Okay, so here is where I tell you that we’ve secretly started using remote collaboration at LumaForge. Yes, the company that makes shared storage for local collaboration, also works with remote editors. We’ve actually found a very cool way to do this—and Frame.io is a big part of it.
We have about 3 years of archival footage from a plethora of tutorials, case studies, presentations, commercials, behind-the-scenes videos, and vlogs. This comes as a benefit when we’re working on a new project. We don’t have to reshoot the same things over and over. Rather, we can go back and find the right footage from a previous shoot.
Just using Final Cut Pro X, Premiere Pro CC, or DaVinci Resolve to siff through all of that footage would be a pain. Instead, we use a media management software called Kyno (rhymes with rhino)—an easy-to-use, media management solution that gives you a host of features for ingesting, discovering, playing back, and distributing media.
You’re probably thinking, “Okay, so you’ve got an archive. What’s this got to do with collaboration?” Well, about two videos ago, we brought in a freelance cameraman/editor to help catch us up in post. We spent about 2 hours shooting and copying over the talking-head for the video. We ran out of time before we could shoot any b-roll. So he took the talking-head footage home on an external hard drive. But I still needed to get him the right b-roll.
So, I jumped into Kyno, and started looking on our Jellyfish for possible b-roll options. Kyno made this very easy.

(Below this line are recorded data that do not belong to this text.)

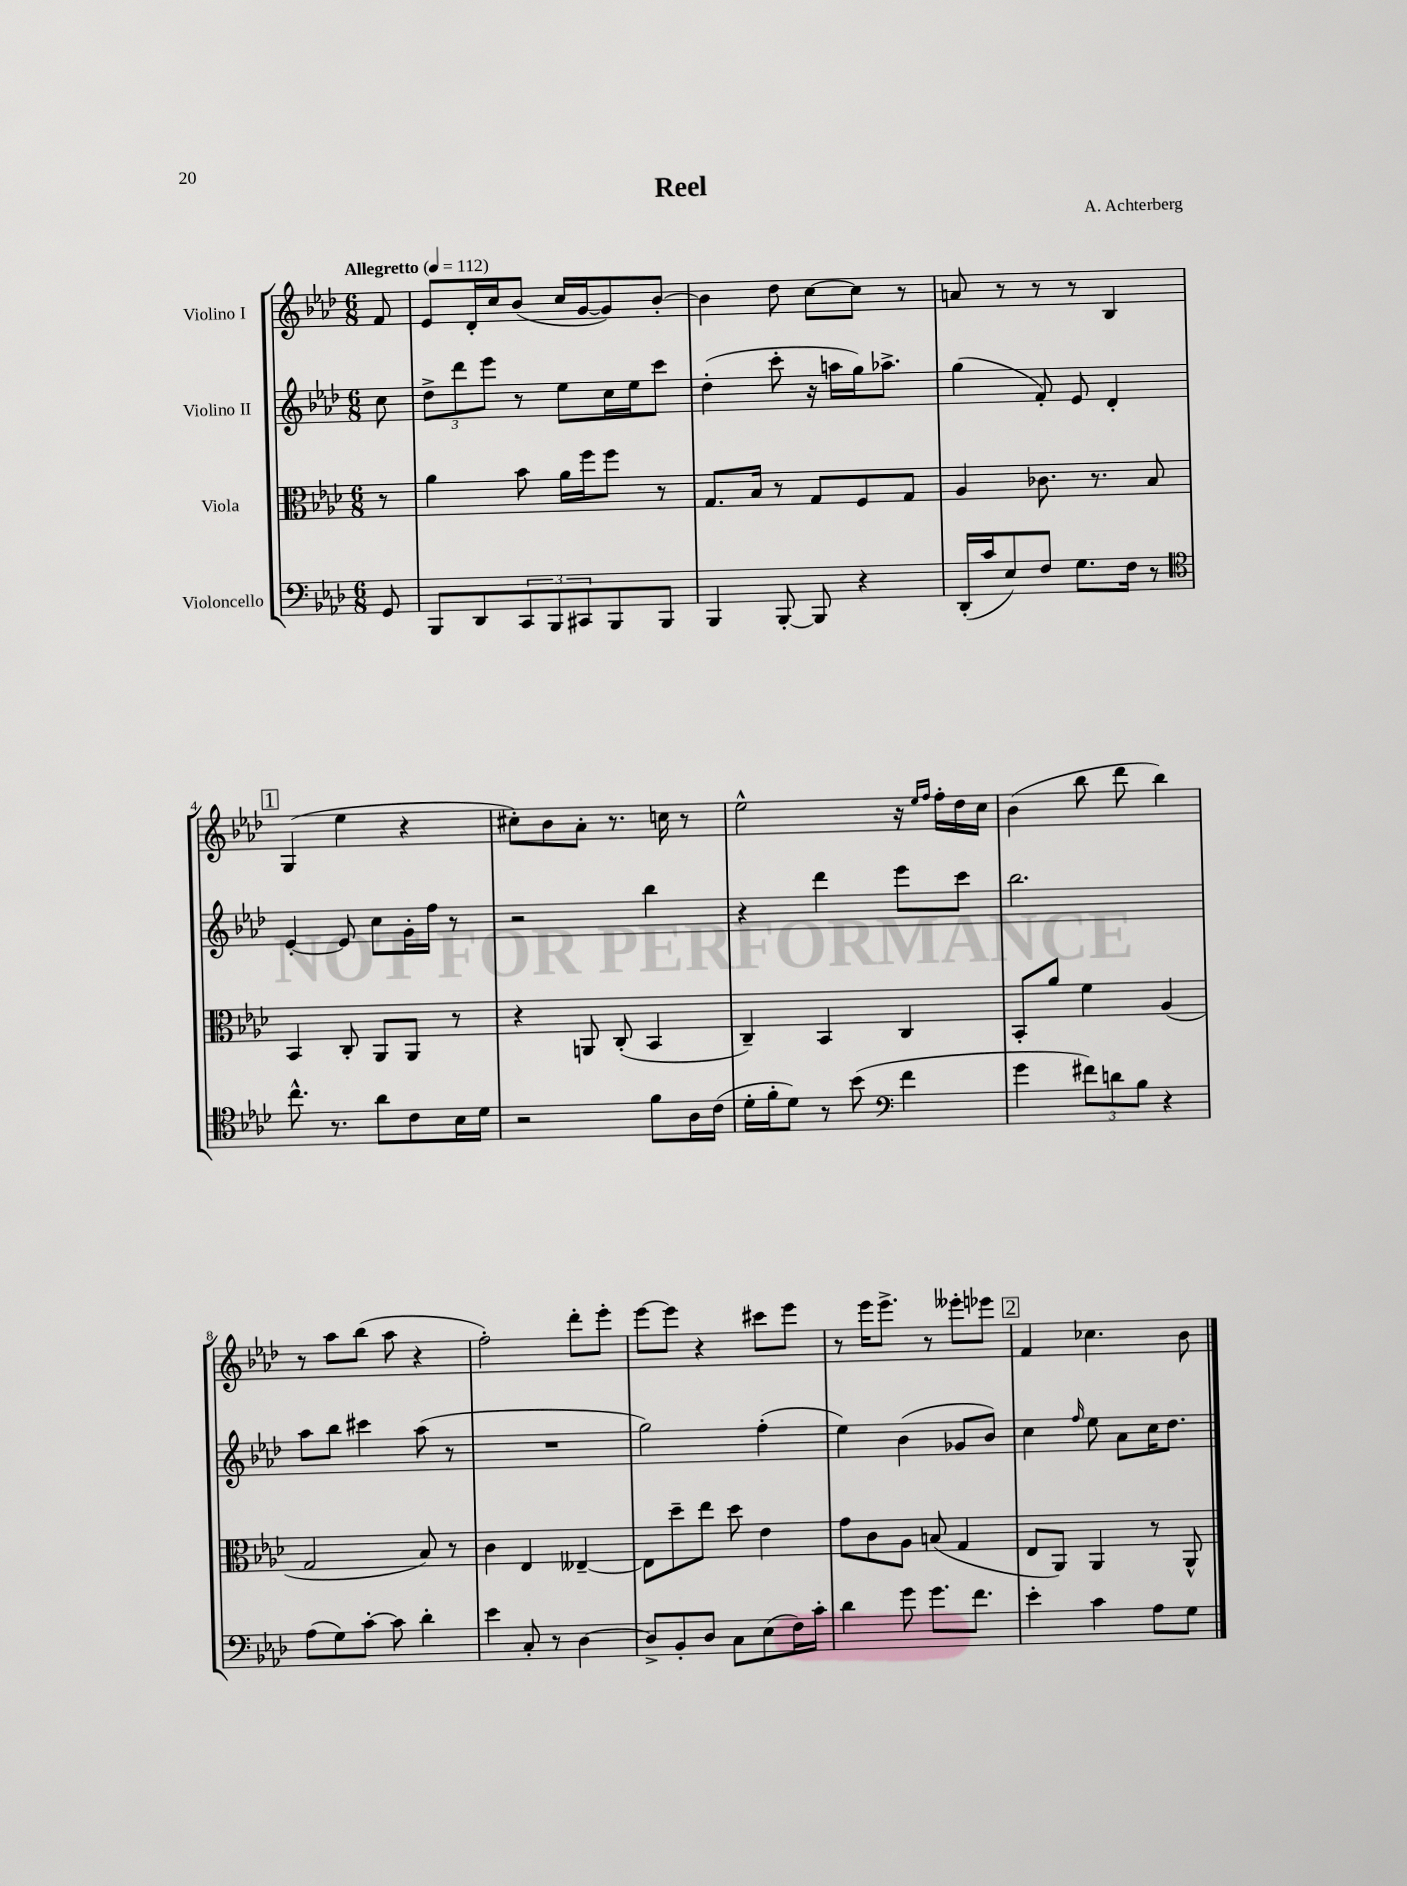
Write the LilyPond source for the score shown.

\header { title = "Reel" composer = "A. Achterberg" }
<<
\new StaffGroup <<
\new Staff = "s0" \with { instrumentName = "Violino I" } {
    \clef treble \key aes \major \numericTimeSignature \time 6/8 \partial 8 \tempo "Allegretto" 4 = 112
    f'8 |
    ees'8 des'16-. c''16 bes'8( c''16 g'16~ g'8) bes'8~-. |
    bes'4 des''8 c''8~ c''8 r8 |
    a'8 r8 r8 r8 bes4 |
    \mark \markup { \box "1" } g4( ees''4 r4 |
    cis''8-.) bes'8 aes'8-. r8. c''16 r8 |
    ees''2-^ r16 \grace { ees''16 f''16 } f''16-. des''16 c''16 |
    bes'4( bes''8 des'''8 bes''4) |
    r8 aes''8 bes''8( aes''8 r4 |
    f''2-.) des'''8-. ees'''8-. |
    ees'''8~ ees'''8 r4 cis'''8 ees'''8 |
    r8 ees'''16 ees'''8.-> r8 eeses'''8-. ees'''8 |
    \mark \markup { \box "2" } f'4 ces''4. bes'8 \bar "|." |
}
\new Staff = "s1" \with { instrumentName = "Violino II" } {
    \clef treble \key aes \major \numericTimeSignature \time 6/8 \partial 8
    c''8 |
    \tuplet 3/2 { des''8-> des'''8 ees'''8 } r8 ees''8 c''16 ees''16 c'''8 |
    des''4-.( c'''8-. r16 a''16 g''16) aes''8.-> |
    g''4( f'8-.) ees'8 des'4-. |
    \mark \markup { \box "1" } ees'4~-. ees'8 c''8 g'16-. f''16 r8 |
    r2 bes''4 |
    r4 des'''4 ees'''8 c'''8 |
    bes''2. |
    aes''8 bes''8 cis'''4 aes''8( r8 |
    R2. |
    g''2) f''4-.( |
    ees''4) bes'4( ges'8 bes'8) |
    \mark \markup { \box "2" } c''4 \grace { f''16 } ees''8 aes'8 c''16 des''8. \bar "|." |
}
\new Staff = "s2" \with { instrumentName = "Viola" } {
    \clef alto \key aes \major \numericTimeSignature \time 6/8 \partial 8
    r8 |
    aes'4 bes'8 aes'16 f''16 f''8 r8 |
    g8. bes16 r8 g8 f8 g8 |
    aes4 ces'8. r8. bes8 |
    \mark \markup { \box "1" } bes,4 c8-. aes,8 aes,8 r8 |
    r4 a,8 c8-.( bes,4 |
    c4--) bes,4 c4 |
    bes,8-. aes'8 f'4 aes4( |
    g2 bes8) r8 |
    c'4 ees4 eeses4~-- |
    eeses8 des''8-- ees''8 des''8 ees'4 |
    g'8 c'8 aes8 b8( g4 |
    \mark \markup { \box "2" } ees8 aes,8) aes,4 r8 aes,8-^ \bar "|." |
}
\new Staff = "s3" \with { instrumentName = "Violoncello" } {
    \clef bass \key aes \major \numericTimeSignature \time 6/8 \partial 8
    g,8 |
    bes,,8 des,8 \tuplet 3/2 { c,8 bes,,8 cis,8 } bes,,8 bes,,8 |
    bes,,4 bes,,8~-. bes,,8 r4 |
    des,16-.( c'16 ees8) f8 g8. f16 r8 |
    \mark \markup { \box "1" } \clef tenor c''8.-^ r8. aes'8 c'8 bes16 des'16 |
    r2 f'8 aes16 c'16( |
    des'16-. f'16-. des'8) r8 bes'8( \clef bass f'4 |
    g'4 \tuplet 3/2 { fis'8) d'8 bes8 } r4 |
    aes8( g8) c'8~-. c'8 des'4-. |
    ees'4 c8-. r8 des4~ |
    des8-> bes,8-. des8 c8 ees8( f16) c'16-. |
    des'4 g'8 g'8. f'8. |
    \mark \markup { \box "2" } ees'4-. c'4 aes8 g8 \bar "|." |
}
>>
>>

However, finding the footage and getting it to my editor were two very different things. Thanks to Frame.io, I knew we could use a proxy workflow in Final Cut Pro X to help save download time on his end.
But what about getting the footage up to Frame.io? I didn’t want to have to jump from Kyno to Finder to drag the footage over. And a lot of it was RED footage, so it wasn’t super easy to upload. Thankfully, Kyno just released an integration with Frame.io that allows you to select footage and upload the original directly. However, 4.5K RED Raven footage can take up a lot of space in the cloud. Thankfully, Kyno has a built-in transcoder. You can actually select a range of clips, select Deliver To>Frame.io, and then optionally transcode.
We ended up transcoding at full resolution to H.264. This made our uploads and downloads of full resolution much faster. And because Kyno supports RED Raw natively, we were able to apply a simple color grade to the RED footage in REDCINE-X that was baked into the transcoded footage before sending to Frame.io. We also made sure to name the transcodes exactly the same as the originals. This would enable re-linking to the camera originals at the end.
Using the Frame.io Extension in Final Cut Pro X, our editor was able to select the desired clips, right-click, and import. The import dialogue gives you the option of either downloading the original file, or a proxy. You can always change to a different quality later if necessary (just right-click the clip in the Frame.io Extension, then select Change Quality.)
At the end, our editor exported a master in Final Cut Pro X. We then used Frame.io’s review tools to do a few rounds of notes. Since the uploads were full-quality, I was able to download the approved cut and immediately distribute. Had we wanted to re-link to the RED Raw for color grading, all he would have needed to do was send an FCPXML of the timeline. I could have then re-linked to the RED media and graded the footage.
So, is this the best way to work with a remote collaborator in Final Cut Pro X? We think so. The Jellyfish allowed us to store years’ worth of footage in one centralized place. While the editor was at our office, we were able to collaborate in full-resolution with fast updates. Once offsite, Kyno made it easy to find the footage we needed. And Frame.io made it easy to share footage in both original and proxy forms. These tools make quite the trio for remote editing.